With a little time to spare, we next visited St Clair beach, which was a proper and lovely seaside town. It has the most magnificent beach that goes on for miles and miles. We stopped in a very friendly beach side cafe for a coffee (Nikki, driver) and a beer (Steve, navigator) and then set off for the airport, about half hour away.
Hamish says...
We didn’t really spend too much time in Dunedin itself, mainly because Nikki almost immediately on our first night decided it was a dump, and that girl does not like to change her opinion.
We did though agree that the countryside on both sides of the estuary was breathtaking and at times quaint. The coastal drives were brilliant, and the sight of thousands of gulls surrounding a sealion, along with the din and the smell thay make will live with us for a long while (Steve claims he still has their whiff in his nostrils today).

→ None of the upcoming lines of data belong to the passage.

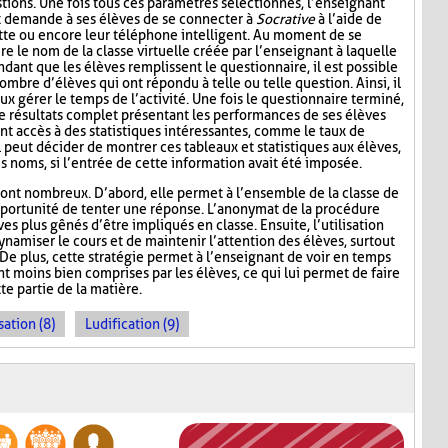
tions. Une fois tous ces paramètres sélectionnés, l’enseignant
t demande à ses élèves de se connecter à
Socrative
à l’aide de
lette ou encore leur téléphone intelligent. Au moment de se
re le nom de la classe virtuelle créée par l’enseignant à laquelle
ndant que les élèves remplissent le questionnaire, il est possible
ombre d’élèves qui ont répondu à telle ou telle question. Ainsi, il
ux gérer le temps de l’activité. Une fois le questionnaire terminé,
de résultats complet présentant les performances de ses élèves
nt accès à des statistiques intéressantes, comme le taux de
l peut décider de montrer ces tableaux et statistiques aux élèves,
s noms, si l’entrée de cette information avait été imposée.
ont nombreux. D’abord, elle permet à l’ensemble de la classe de
l’opportunité de tenter une réponse. L’anonymat de la procédure
es plus gênés d’être impliqués en classe. Ensuite, l’utilisation
namiser le cours et de maintenir l’attention des élèves, surtout
De plus, cette stratégie permet à l’enseignant de voir en temps
ont moins bien comprises par les élèves, ce qui lui permet de faire
te partie de la matière.
sation (8)
Ludification (9)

Steve felt another couple of nights there would have been great as it felt like we only scratched the surface. This time, Nikki disagreed (completely).
Whats next
We return our car that has served us well over a thousand kilometres of planned and unplanned driving. Interestingly, when we first hired a car back in Cairns, petrol was about 90p a litre (a lot lower than UK). By the time the Orange King had done his worst, we paid about £1.58 at Dunedin Airport. Git.
We then catch a 72-seater Air New Zealand turbo prop for a 1 hour flight up to Christchurch, thus avoiding a 6 hour drive without stops, or probably more like 8 hours with them. Nikki looks at the plane on the tarmac, and begins to hanker for the car.
We are looking forward to Christchurch as our very good friend Brin has told us it is great.